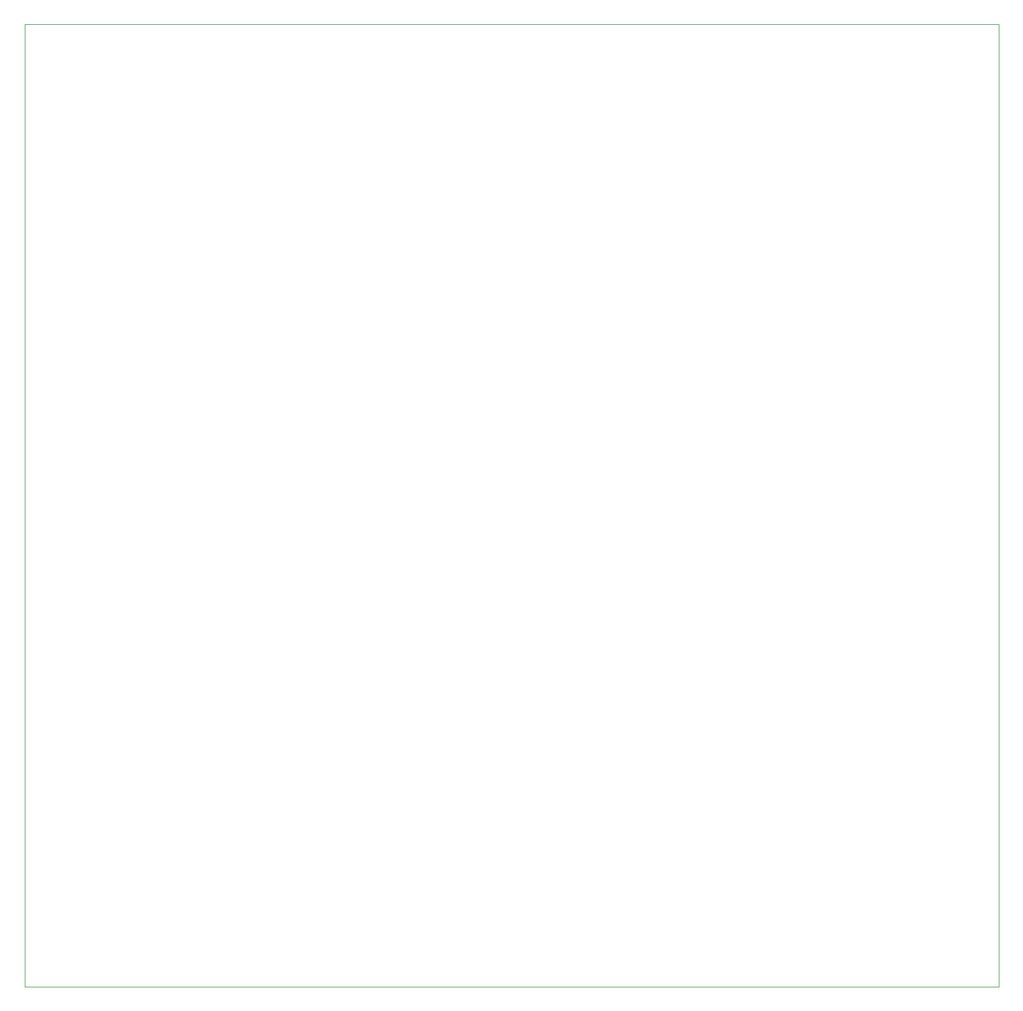
<source format=gbr>
G04 #@! TF.GenerationSoftware,KiCad,Pcbnew,(5.1.4)-1*
G04 #@! TF.CreationDate,2019-12-26T01:30:00-05:00*
G04 #@! TF.ProjectId,SingleBMS,53696e67-6c65-4424-9d53-2e6b69636164,rev?*
G04 #@! TF.SameCoordinates,Original*
G04 #@! TF.FileFunction,Profile,NP*
%FSLAX46Y46*%
G04 Gerber Fmt 4.6, Leading zero omitted, Abs format (unit mm)*
G04 Created by KiCad (PCBNEW (5.1.4)-1) date 2019-12-26 01:30:00*
%MOMM*%
%LPD*%
G04 APERTURE LIST*
%ADD10C,0.050000*%
G04 APERTURE END LIST*
D10*
X132080000Y-149860000D02*
X132080000Y-11938000D01*
X271780000Y-149860000D02*
X132080000Y-149860000D01*
X271780000Y-11938000D02*
X271780000Y-149860000D01*
X132080000Y-11938000D02*
X271780000Y-11938000D01*
M02*

</source>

§ §

EXERCISE REQUIREMENTS
Reproduce the material word for word, minus the images.

RESPONSE FOR THIS EXERCISE
<source format=gbr>
G04 #@! TF.GenerationSoftware,KiCad,Pcbnew,(5.1.4)-1*
G04 #@! TF.CreationDate,2019-12-26T01:30:00-05:00*
G04 #@! TF.ProjectId,SingleBMS,53696e67-6c65-4424-9d53-2e6b69636164,rev?*
G04 #@! TF.SameCoordinates,Original*
G04 #@! TF.FileFunction,Profile,NP*
%FSLAX46Y46*%
G04 Gerber Fmt 4.6, Leading zero omitted, Abs format (unit mm)*
G04 Created by KiCad (PCBNEW (5.1.4)-1) date 2019-12-26 01:30:00*
%MOMM*%
%LPD*%
G04 APERTURE LIST*
%ADD10C,0.050000*%
G04 APERTURE END LIST*
D10*
X132080000Y-149860000D02*
X132080000Y-11938000D01*
X271780000Y-149860000D02*
X132080000Y-149860000D01*
X271780000Y-11938000D02*
X271780000Y-149860000D01*
X132080000Y-11938000D02*
X271780000Y-11938000D01*
M02*

</source>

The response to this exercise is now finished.